Phylogenetic analysis of PurR from low-GC Gram-positive bacteria. (A) PurR sequences from representatives of the major bacterial lineages in the low-GC Gram-positive bacteria were aligned using the Clustal Omega program, and a phylogenetic tree was constructed using the ClustalW2 phylogeny program. (B) The type of PurBox used by each species was identified at the RegPrecise website (http://regprecise.lbl.gov/RegPrecise/collection_tffam.jsp?tffamily_id=53), and the two types of logo plots were constructed from the PurBox sequences presented for Streptococcaceae and Bacillales, respectively, using the weblogo service (http://weblogo.berkeley.edu/logo.cgi).

FIG 15

Common phylogeny of PyrR, PurR, type 1 phosphoribosyltransferases, and class I PRPP synthases in all major bacterial lineages. Homologous protein sequences were deduced and identified from representative genome sequences of all major bacterial lineages for the following proteins: adenine phosphoribosyltransferase (APRTase), hypoxanthine-guanine phosphoribosyltransferase (HPRTase), orotate phosphoribosyltransferase (OPRTase), uracil phosphoribosyltransferase (UPRTase), and xanthine phosphoribosyltransferase (XPRTase). The collected sequences were aligned using the Clustal Omega program, and a phylogenetic tree was constructed using the ClustalW2 phylogeny program. (Left) Phylogenetic tree, with protein sequences belonging to same enzyme families grouped together as triangles, starting at the point of the first branching of the individual protein sequences and labeled with the enzyme abbreviations shown above. The triangle marked OPRTase* is a group of orotate phosphoribosyltransferase sequences that appear to form a separate branch with a distinct set of amino acid sequences in the PP- and PRPP-binding loops.

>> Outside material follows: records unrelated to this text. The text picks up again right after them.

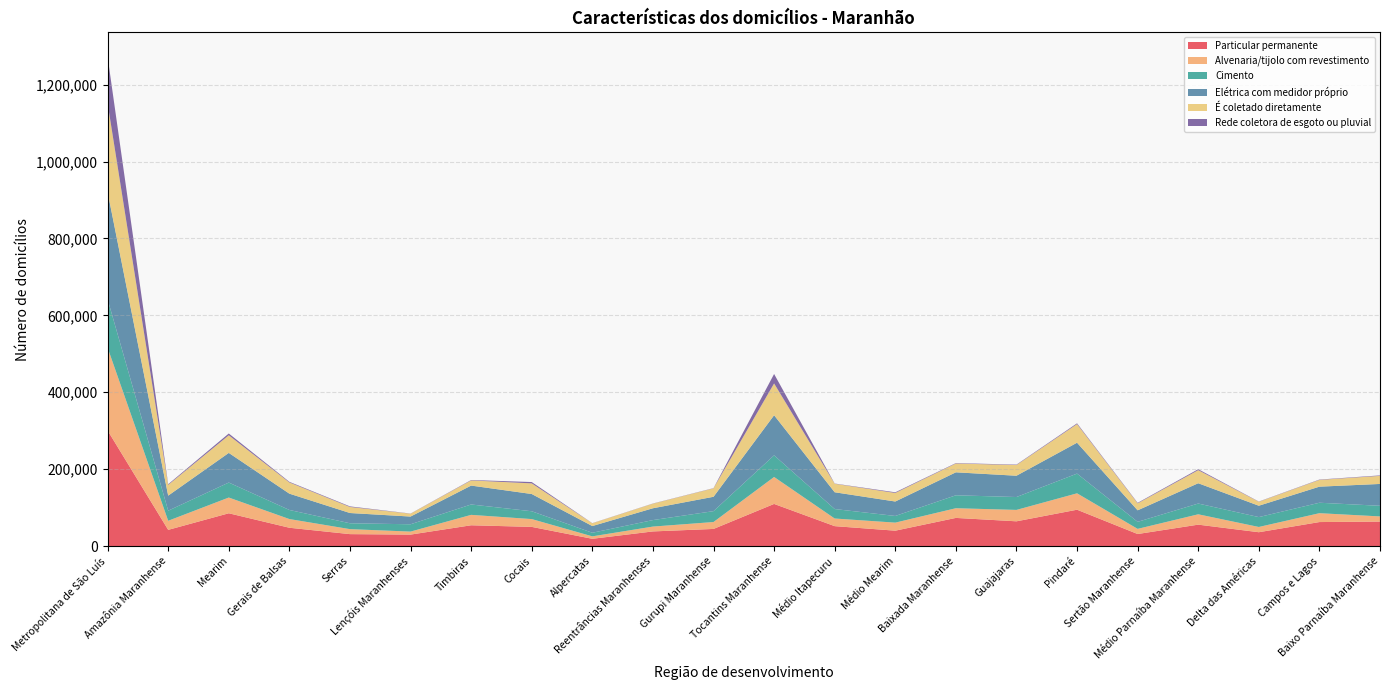

What are all the series names shown in the legend?

Particular permanente, Alvenaria/tijolo com revestimento, Cimento, Elétrica com medidor próprio, É coletado diretamente, Rede coletora de esgoto ou pluvial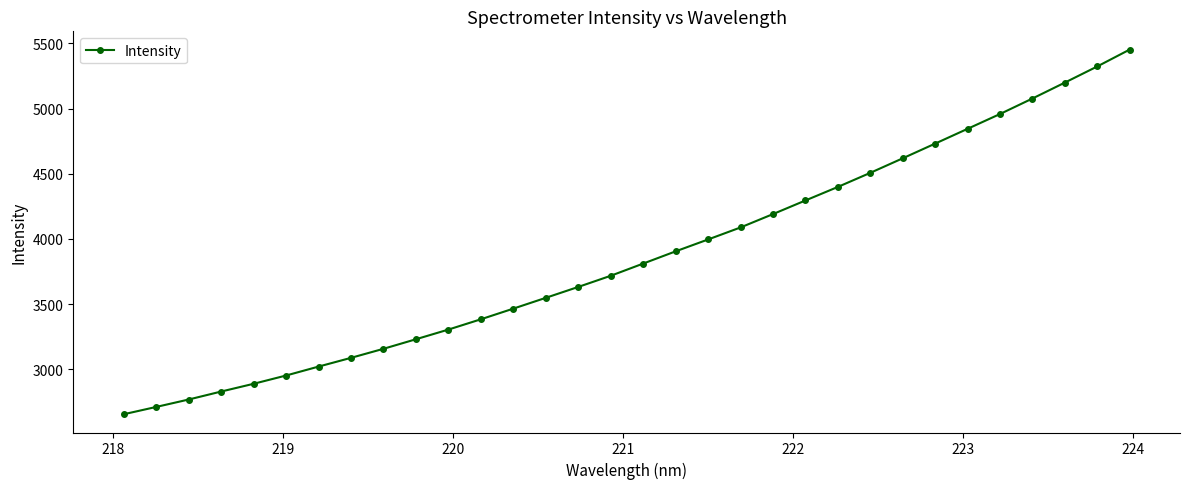

What is the smallest value displayed?

2656.0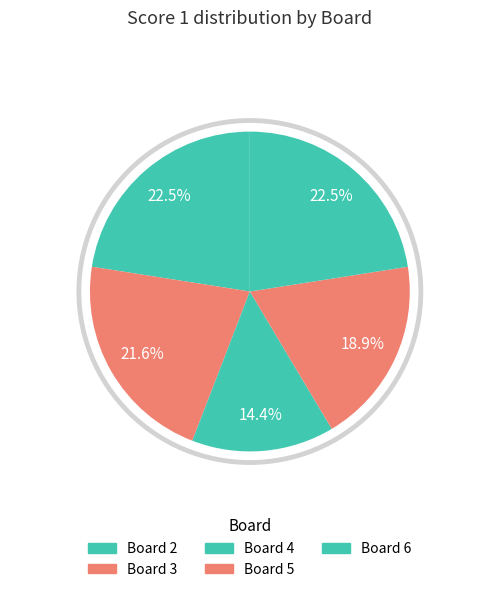

What portion of the pie excludes Board 6?

77.5%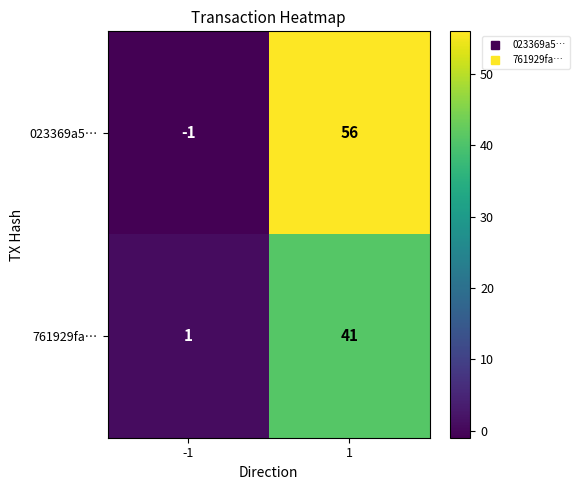

What value does the 761929fa… series have at 1, to the nearest 5?

40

Sequences with homology to the xanthine phosphoribosyltransferase and PurR proteins were only found among the low-GC Gram-positive bacteria, as indicated. (Middle) Logo plot of the frequency of amino acids in the PP loop identified in the Clustal Omega alignment and constructed using the weblogo service (http://weblogo.berkeley.edu/logo.cgi). (Right) Logo plot of the frequency of amino acids in the PRPP-binding loop identified in the Clustal Omega alignment and constructed using the weblogo service.

FIG 16

Possible secondary structure of the S. enterica prs leader. The sequence ranges from nucleotide 1, indicated by 5′, to nucleotide 417, which is immediately followed by the initiator codon-specifying guanylate-uridylate-guanylate triplet and is indicated by 3′ (45). The ΔG of the structure is −540 kJ mol⁻¹. The leader prs sequences of S. enterica and E. coli are identical except for the framed sequence, which is present only in the S. enterica prs leader. The nucleotides circled in red represent a possible leader peptide, and the red arrows point to the nucleotides of a possible Shine-Dalgarno sequence. Possible leader peptide amino sequences are indicated for E. coli and S. enterica. Identical amino acid residues of the two possible leader peptides are underlined.